Quelle est ta réaction à chaud?

Honnêtement, je n’ai jamais rêvé de ce prix pour ne pas me déconcentrer. Être sélectionné, c’est déjà un grand pas pour moi. Mais, en obtenant ce grand Prix, des larmes ont coulé du fond de mon cœur. Recevoir le Prix L. Sédar Senghor si tôt est une bonne surprise. Le Congo a des liens historiques profonds avec le Sénégal. Le chemin de fer entre Kinshasa, ville capitale de la RD Congo, et Matadi, sa ville portuaire dans le Bas-Congo, est l’œuvre des ouvriers sénégalais. En plus, moi-même, je suis adopté par une famille sénégalaise à Nantes où je vis actuellement.

De quoi parles-tu dans ton installation ?

Mon travail comporte deux volets. Le premier consiste à créer une monnaie nommée « Mori », l’abrégé de mon nom. C’est avec elle que je rachète les cuillérées à café dans les comptoirs à Nantes, Bordeaux ou la Rochelle, villes de France construites sur base du commerce triangulaire. Les prix sont fixés par moi. Par là, je montre le système de dépendance des Etats Africains. Lorsque le Congo vend son uranium ou son diamant, la Côte d’Ivoire vend son café ou le Sénégal vend ses arachides, le prix est fixé par l’acheteur et non le vendeur. Mon message est de dire que je rachète votre part de responsabilité. C’est ironique ! Je vous décharge de ce poids assez lourd.
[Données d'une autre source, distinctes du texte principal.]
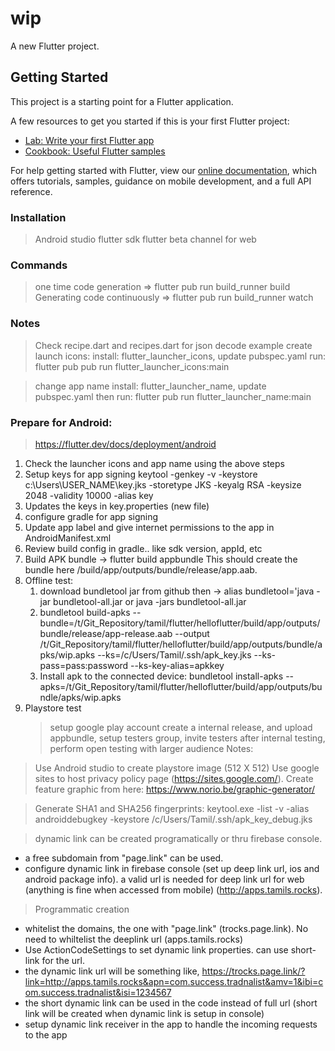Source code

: # wip

A new Flutter project.

## Getting Started

This project is a starting point for a Flutter application.

A few resources to get you started if this is your first Flutter project:

- [Lab: Write your first Flutter app](https://flutter.dev/docs/get-started/codelab)
- [Cookbook: Useful Flutter samples](https://flutter.dev/docs/cookbook)

For help getting started with Flutter, view our
[online documentation](https://flutter.dev/docs), which offers tutorials,
samples, guidance on mobile development, and a full API reference.

### Installation

> Android studio
> flutter sdk
> flutter beta channel for web

### Commands

> one time code generation => flutter pub run build_runner build
> Generating code continuously => flutter pub run build_runner watch

### Notes

 > Check recipe.dart and recipes.dart for json decode example
 > create launch icons:
    install: flutter_launcher_icons, update pubspec.yaml
     run: flutter pub pub run flutter_launcher_icons:main

> change app name
    install: flutter_launcher_name, update pubspec.yaml
    then run: flutter pub run flutter_launcher_name:main

### Prepare for Android:
> https://flutter.dev/docs/deployment/android
1. Check the launcher icons and app name using the above steps
2. Setup keys for app signing
    keytool -genkey -v -keystore c:\Users\USER_NAME\key.jks -storetype JKS -keyalg RSA -keysize 2048 -validity 10000 -alias key
3. Updates the keys in key.properties (new file)
4. configure gradle for app signing
5. Update app label and give internet permissions to the app in AndroidManifest.xml
6. Review build config in gradle.. like sdk version, appId, etc
7. Build APK bundle -> flutter build appbundle
    This should create the bundle here <app dir>/build/app/outputs/bundle/release/app.aab.
8. Offline test:
    1. download bundletool jar from github then -> alias bundletool='java -jar bundletool-all.jar or java -jars bundletool-all.jar
    2.  bundletool build-apks --bundle=/t/Git_Repository/tamil/flutter/helloflutter/build/app/outputs/bundle/release/app-release.aab --output /t/Git_Repository/tamil/flutter/helloflutter/build/app/outputs/bundle/apks/wip.apks --ks=/c/Users/Tamil/.ssh/apk_key.jks --ks-pass=pass:password --ks-key-alias=apkkey
    3. Install apk to the connected device:  bundletool install-apks --apks=/t/Git_Repository/tamil/flutter/helloflutter/build/app/outputs/bundle/apks/wip.apks
9. Playstore test
    > setup google play account
    > create a internal release, and upload appbundle, setup testers group, invite testers
    > after internal testing, perform open testing with larger audience
Notes:

> Use Android studio to create playstore image (512 X 512)
> Use google sites to host privacy policy page (https://sites.google.com/).
> Create feature graphic from here: https://www.norio.be/graphic-generator/


> Generate SHA1 and SHA256 fingerprints:
 keytool.exe -list -v -alias androiddebugkey -keystore /c/Users/Tamil/.ssh/apk_key_debug.jks
 
> dynamic link
> can be created programatically or thru firebase console. 
- a free subdomain from "page.link" can be used.
- configure dynamic link in firebase console (set up deep link url, ios and android package info). a valid url is needed for deep link url for web (anything is fine when accessed from mobile) (http://apps.tamils.rocks).

> Programmatic creation
- whitelist the domains, the one with "page.link" (trocks.page.link). No need to whiltelist the deeplink url (apps.tamils.rocks)
- Use ActionCodeSettings to set dynamic link properties. can use short-link for the url.
- the dynamic link url will be something like, https://trocks.page.link/?link=http://apps.tamils.rocks&apn=com.success.tradnalist&amv=1&ibi=com.success.tradnalist&isi=1234567
- the short dynamic link can be used in the code instead of full url (short link will be created when dynamic link is setup in console)
- setup dynamic link receiver in the app to handle the incoming requests to the app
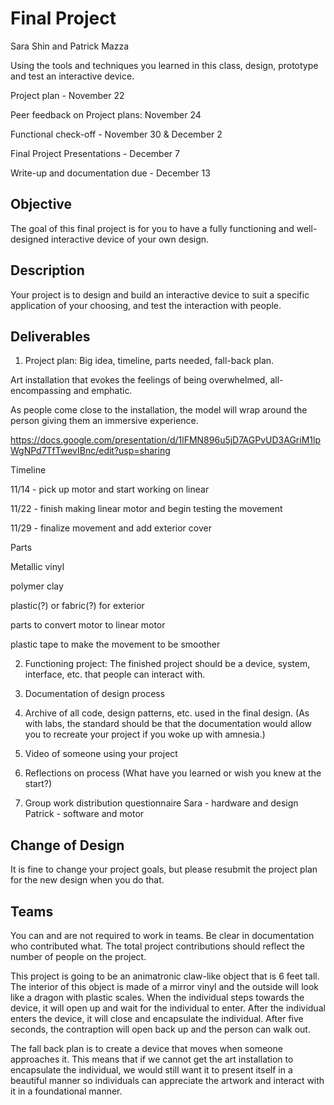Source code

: # Final Project
Sara Shin and Patrick Mazza

Using the tools and techniques you learned in this class, design, prototype and test an interactive device.

Project plan - November 22

Peer feedback on Project plans: November 24

Functional check-off - November 30 & December 2

Final Project Presentations - December 7

Write-up and documentation due - December 13

## Objective

The goal of this final project is for you to have a fully functioning and well-designed interactive device of your own design.
 
## Description
Your project is to design and build an interactive device to suit a specific application of your choosing, and test the interaction with people. 
## Deliverables

1. Project plan: Big idea, timeline, parts needed, fall-back plan.


Art installation that evokes the feelings of being overwhelmed, all-encompassing and emphatic. 

As people come close to the installation, the model will wrap around the person giving them an immersive experience. 

https://docs.google.com/presentation/d/1lFMN896u5jD7AGPvUD3AGriM1lpWgNPd7TfTwevIBnc/edit?usp=sharing

Timeline

11/14 - pick up motor and start working on linear

11/22 - finish making linear motor and begin testing the movement

11/29 - finalize movement and add exterior cover

Parts

Metallic vinyl

polymer clay

plastic(?) or fabric(?) for exterior

parts to convert motor to linear motor

plastic tape to make the movement to be smoother

2. Functioning project: The finished project should be a device, system, interface, etc. that people can interact with.

3. Documentation of design process


5. Archive of all code, design patterns, etc. used in the final design. (As with labs, the standard should be that the documentation would allow you to recreate your project if you woke up with amnesia.)
6. Video of someone using your project
7. Reflections on process (What have you learned or wish you knew at the start?)

7. Group work distribution questionnaire
Sara - hardware and design
Patrick - software and motor

## Change of Design

It is fine to change your project goals, but please resubmit the project plan for the new design when you do that.


## Teams

You can and are not required to work in teams. Be clear in documentation who contributed what. The total project contributions should reflect the number of people on the project.

This project is going to be an animatronic claw-like object that is 6 feet tall. The interior of this object is made of a mirror vinyl and the outside will look like a dragon with plastic scales. When the individual steps towards the device, it will open up and wait for the individual to enter. After the individual enters the device, it will close and encapsulate the individual. After five seconds, the contraption will open back up and the person can walk out. 



The fall back plan is to create a device that moves when someone approaches it. This means that if we cannot get the art installation to encapsulate the individual, we would still want it to present itself in a beautiful manner so individuals can appreciate the artwork and interact with it in a foundational manner.

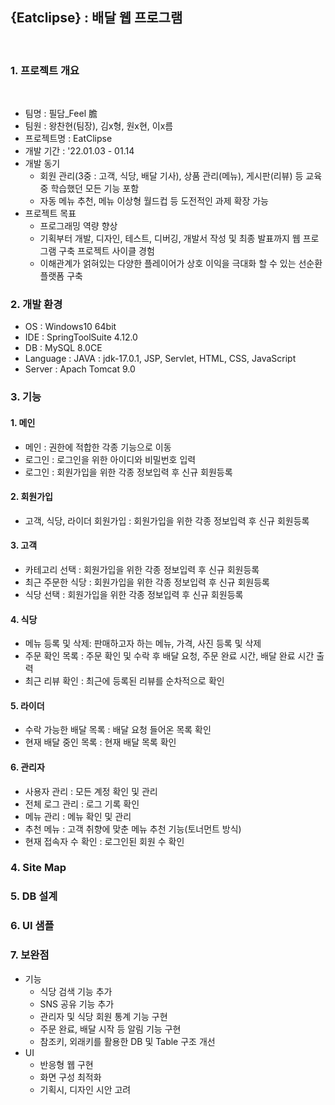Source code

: ## {Eatclipse} : 배달 웹 프로그램
<br>

### 1. 프로젝트 개요
<br>

- 팀명 : 필담_Feel 膽
- 팀원 : 왕찬현(팀장), 김x형, 원x현, 이x름
- 프로젝트명 : EatClipse
- 개발 기간 : '22.01.03 - 01.14
- 개발 동기
    - 회원 관리(3중 : 고객, 식당, 배달 기사), 상품 관리(메뉴), 게시판(리뷰) 등 교육 중 학습했던 모든 기능 포함
    - 자동 메뉴 추천, 메뉴 이상형 월드컵 등 도전적인 과제 확장 가능
- 프로젝트 목표
    - 프로그래밍 역량 향상
    - 기획부터 개발, 디자인, 테스트, 디버깅, 개발서 작성 및 최종 발표까지 웹 프로그램 구축 프로젝트 사이클 경험
    - 이해관계가 얽혀있는 다양한 플레이어가 상호 이익을 극대화 할 수 있는 선순환 플랫폼 구축

### 2. 개발 환경
- OS : Windows10 64bit
- IDE : SpringToolSuite 4.12.0
- DB : MySQL 8.0CE
- Language : JAVA : jdk-17.0.1, JSP, Servlet, HTML, CSS, JavaScript
- Server : Apach Tomcat 9.0

### 3. 기능

#### 1. 메인
- 메인 : 권한에 적합한 각종 기능으로 이동
- 로그인 : 로그인을 위한 아이디와 비밀번호 입력
- 로그인 : 회원가입을 위한 각종 정보입력 후 신규 회원등록

#### 2. 회원가입
- 고객, 식당, 라이더 회원가입 : 회원가입을 위한 각종 정보입력 후 신규 회원등록

#### 3. 고객

- 카테고리 선택 : 회원가입을 위한 각종 정보입력 후 신규 회원등록
- 최근 주문한 식당 : 회원가입을 위한 각종 정보입력 후 신규 회원등록
- 식당 선택 : 회원가입을 위한 각종 정보입력 후 신규 회원등록

#### 4. 식당
- 메뉴 등록 및 삭제: 판매하고자 하는 메뉴, 가격, 사진 등록 및 삭제
- 주문 확인 목록 : 주문 확인 및 수락 후 배달 요청, 주문 완료 시간, 배달 완료 시간 출력
- 최근 리뷰 확인 : 최근에 등록된 리뷰를 순차적으로 확인

#### 5. 라이더
- 수락 가능한 배달 목록 : 배달 요청 들어온 목록 확인
- 현재 배달 중인 목록 : 현재 배달 목록 확인

#### 6. 관리자
- 사용자 관리 : 모든 계정 확인 및 관리
- 전체 로그 관리 : 로그 기록 확인
- 메뉴 관리 : 메뉴 확인 및 관리
- 추천 메뉴 : 고객 취향에 맞춘 메뉴 추천 기능(토너먼트 방식)
- 현재 접속자 수 확인 : 로그인된 회원 수 확인

### 4. Site Map

### 5. DB 설계

### 6. UI 샘플

### 7. 보완점
- 기능
    - 식당 검색 기능 추가
    - SNS 공유 기능 추가
    - 관리자 및 식당 회원 통계 기능 구현
    - 주문 완료, 배달 시작 등 알림 기능 구현
    - 참조키, 외래키를 활용한 DB 및 Table 구조 개선
- UI
    - 반응형 웹 구현
    - 화면 구성 최적화
    - 기획시, 디자인 시안 고려


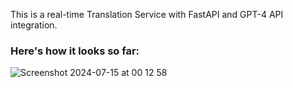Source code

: 
This is a real-time Translation Service with FastAPI and GPT-4 API integration.
### Here's how it looks so far:
![Screenshot 2024-07-15 at 00 12 58](https://github.com/user-attachments/assets/361bbb2d-410b-426c-80e1-c70213346572)

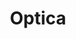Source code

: ---
title: "Optica"
url: /ciudad-autonoma-de-buenos-aires/optica-avenida-eva-peron/
shop: óptico
---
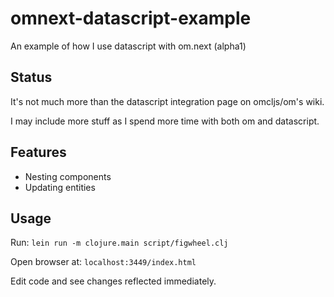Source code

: # omnext-datascript-example
An example of how I use datascript with om.next (alpha1)

## Status
It's not much more than the datascript integration page on omcljs/om's wiki.

I may include more stuff as I spend more time with both om and datascript.

## Features

- Nesting components
- Updating entities

## Usage
Run: `lein run -m clojure.main script/figwheel.clj`

Open browser at: `localhost:3449/index.html`

Edit code and see changes reflected immediately.

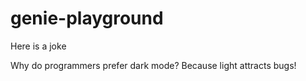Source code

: # genie-playground

Here is a joke

Why do programmers prefer dark mode? Because light attracts bugs!
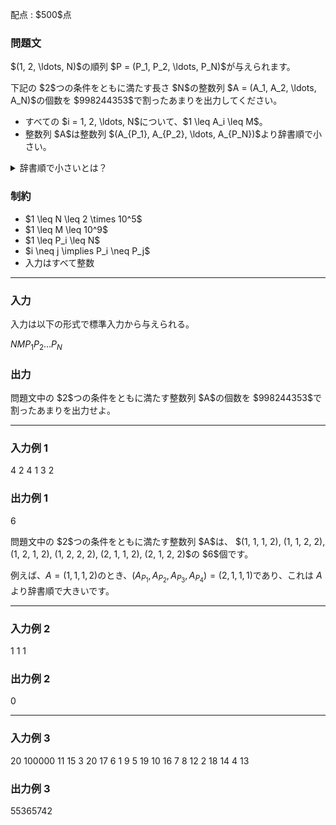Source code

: 
<div>

<span>

<span>

<p>
配点 : $500$点
</p>

<div>

<section>

### **問題文**

<p>
$(1, 2, \ldots, N)$の順列 $P = (P_1, P_2, \ldots, P_N)$が与えられます。
</p>

<p>
下記の $2$つの条件をともに満たす長さ $N$の整数列 $A = (A_1, A_2, \ldots, A_N)$の個数を $998244353$で割ったあまりを出力してください。
</p>

<ul>

<li>
すべての $i = 1, 2, \ldots, N$について、$1 \leq A_i \leq M$。
</li>

<li>
整数列 $A$は整数列 $(A_{P_1}, A_{P_2}, \ldots, A_{P_N})$より辞書順で小さい。
</li>

</ul>

<details>

<summary>
辞書順で小さいとは？
</summary>

<p>
整数列 $X = (X_1, X_2, \ldots, X_N)$が 整数列 $Y = (Y_1, Y_2, \ldots, Y_N)$より
<strong>
辞書順で小さい
</strong>
とは、下記の $2$つの条件をともに満たす整数 $1 \leq i \leq N$が存在することを言います。

</p>

<ul>

<li>
$1 \leq j \leq i-1$を満たすすべての整数 $j$について、$X_j = Y_j$
</li>

<li>
$X_i \lt Y_i$
</li>

</ul>

</details>

</section>

</div>

<div>

<section>

### **制約**

<ul>

<li>
$1 \leq N \leq 2 \times 10^5$
</li>

<li>
$1 \leq M \leq 10^9$
</li>

<li>
$1 \leq P_i \leq N$
</li>

<li>
$i \neq j \implies P_i \neq P_j$
</li>

<li>
入力はすべて整数
</li>

</ul>

</section>

</div>

---

<div>

<div>

<section>

### **入力**

<p>
入力は以下の形式で標準入力から与えられる。
</p>

<div>

$N$$M$$P_1$$P_2$$\ldots$$P_N$
</div>

</section>

</div>

<div>

<section>

### **出力**

<p>
問題文中の $2$つの条件をともに満たす整数列 $A$の個数を $998244353$で割ったあまりを出力せよ。
</p>

</section>

</div>

</div>

---

<div>

<section>

### **入力例 1**

<div>

4 2
4 1 3 2

</div>

</section>

</div>

<div>

<section>

### **出力例 1**

<div>

6

</div>

<p>
問題文中の $2$つの条件をともに満たす整数列 $A$は、
$(1, 1, 1, 2), (1, 1, 2, 2), (1, 2, 1, 2), (1, 2, 2, 2), (2, 1, 1, 2), (2, 1, 2, 2)$の $6$個です。

例えば、$A = (1, 1, 1, 2)$のとき、$(A_{P_1}, A_{P_2}, A_{P_3}, A_{P_4}) = (2, 1, 1, 1)$であり、これは $A$より辞書順で大きいです。
</p>

</section>

</div>

---

<div>

<section>

### **入力例 2**

<div>

1 1
1

</div>

</section>

</div>

<div>

<section>

### **出力例 2**

<div>

0

</div>

</section>

</div>

---

<div>

<section>

### **入力例 3**

<div>

20 100000
11 15 3 20 17 6 1 9 5 19 10 16 7 8 12 2 18 14 4 13

</div>

</section>

</div>

<div>

<section>

### **出力例 3**

<div>

55365742

</div>

</section>

</div>

</span>

</span>

</div>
Dans le futur, je compte véhiculer le même message en Afrique. 50 ans après ou sommes nous et où allons-nous ?

Le second volet intitulé « Hymne à nous », c’est une vidéo d’une minute où je chante nu. Je me suis filmé trente fois, j’ai enregistré ma voix en différents sons. En effet, le texte chanté est un mélange de l’hymne national congolais, belge, français et un texte de Schiller, un poète et écrivain Allemand dont Beethoven s’est inspiré pour composer de « l’Ode à la joie » appelé autrement « Hymne à la joie ». 

En réalité, quel est le message ? 

En vivant en France, on nous parle de l’intégration. Mais, cette intégration ne prend jamais en compte l’apport culturel de l’autre. L’hymne à nous est une façon de revendiquer le respect de l’autre. La culture belge m’a construit. La culture française m’a permis de me construire et la culture allemande, à travers la musique classique, a forgé mon talent de chanteur. Les cultures congolaises et sénégalaises m’ont procuré l’éducation de base. C’est l’ensemble de ces cultures qui ont forgé mon identité.